I strongly believe that even a web design dummy can produce a quality web page layout and design. That's if they:
- Care enough to do it right
- Learn to use the right tools
- Most important: know their limits, and use this to their advantage
Heck, it's so easy I'm going to tell you an easy way right now.
WordPress and Thesis, a winning combination
You have a lot of choice when it comes to both the approach and tools to construct a website. Frankly, if you try to master them all, you'll never get started. Your efforts will be futile, and you'll lose all your friends (not really.)
I recommend WordPress. It's a popular platform for good reason. Plus it's free, breaking one of the rules of the Universe — being both free AND good — which is damn impressive.

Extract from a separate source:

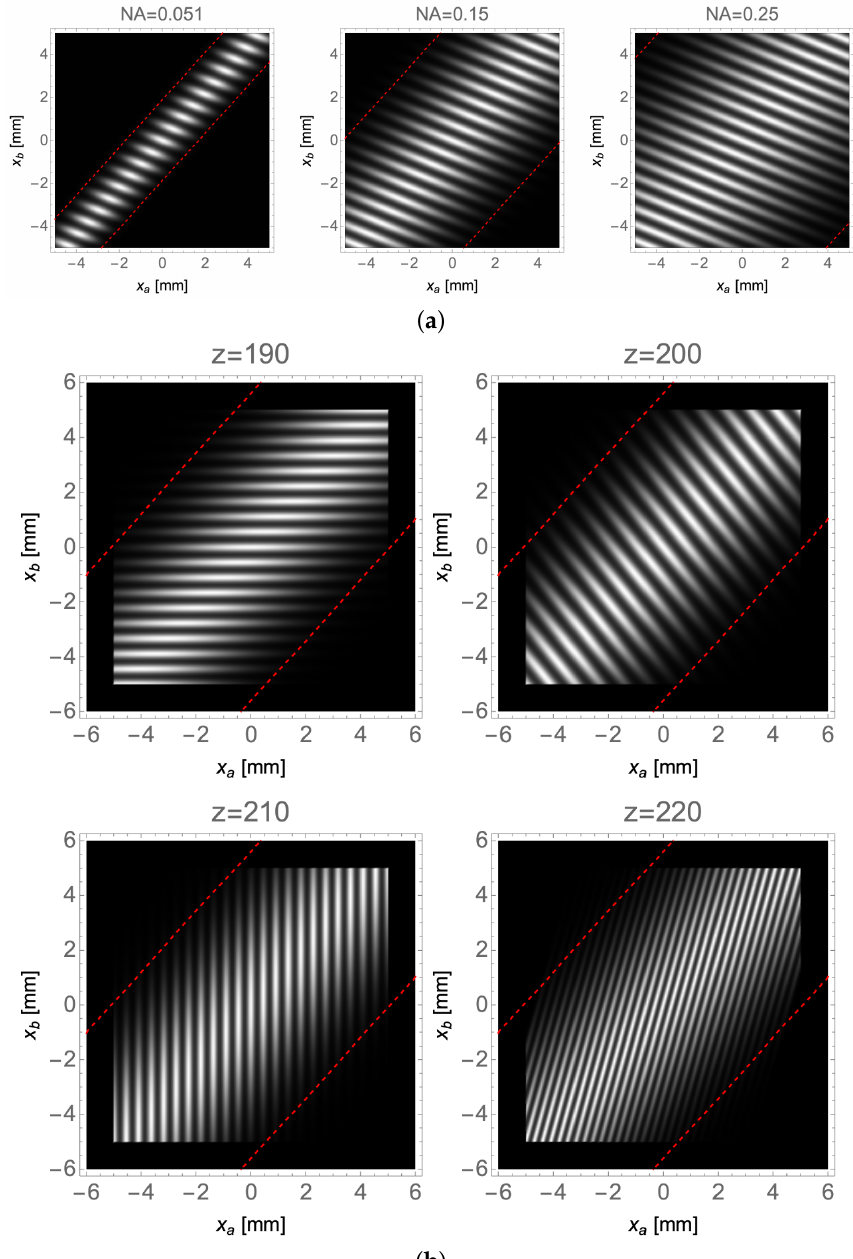
Figure 3. ( a ) Study of the effect of the numerical aperture (NA) of the lens on the extension of the correlation function in the ( x a , x b ) plane. The numerical aperture is changed by varying the lens aperture l . With reference to Figure 2a, the object was placed at a distance z = 195 mm (cid:54) = z a , b from the lens. The area enclosed between the red dashed lines represents the lens extension (in this region, the lens aperture function, whose values vary in ( 0,1 ) , is larger than 0.001). ( b ) The effect of the displacement of the object along the optical axis, at a fixed lens numerical aperture of 0.15. Four axial positions of the object were explored. When the sample was placed in either one of the two planes of focus ( z = z a = 190 mm and z = z b = 210 mm), the replicas of the details appearing in the correlation function line up either horizontally or vertically. When z = 200 mm the object was placed between the two planes focused on D A and D B ; while z = 220 mm corresponds to a sample placed farther away from the lens than the farthest plane focused on D A and D B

Now, while WordPress is clearly awesome, you need to understand that it is mostly a "back-end" tool. What? Well, it handles the stuff out-back, those bits that are invisible to both your web visitors and search robots. So using WordPress alone won't grant your wish of high quality page layout and design. No, that job is done by the "front-end," which in WordPress World is called the "theme."
Your "theme" plays a very crucial role in WordPress. Its job is to retrieve (via WordPress,) your content from "out-back," and wrap it in HTML (the mark-up language of the web.) It'll also apply CSS code, which styles your web page elements to produce the end result that your site visitors see. As such, your "theme" has a very important, and very influential role, in the quality and design of your website.
The very structure of your pages is built with your chosen theme, and naturally this is what the search engine bots get to crawl … so it better be built well.
WordPress includes a theme to get you started, and it does a pretty good job of "drawing" your web pages for the world to ogle at, and search engines to rank. However, we want to go better than that. So while most will stick with a free theme, you'll knock em' dead if you don't.
See, we're on a mission to build a website you can be proud of, irrespective of design talent (or lack thereof,) and we want to do it without fuss. By knowing our limits, we won't waste time hoping a free theme is coded to high standards, or attempt to adapt its design to do what we want. We are smarter than that. And we won't dare test the Universe again by expecting free things to always pay off. Ah … so we'll invest in a professional theme, coded by someone whose passion is to create, maintain, and support this most important part of your website.
While there are many premium themes, I can tell you from personal experience that Thesis is especially hard-to-beat. It has about the best support of any theme you can buy today, plus it's definitely one of the cleanest. Most themes assert a certain look onto you, whereas Thesis goes the other way. As such, it is an excellent choice for any so-called design dummy.
Once you're up and running, my advice is to be constantly aware of your own design limits before carrying out any customisation.
My greatest graphic design strength lies entirely in awareness of my own limitations.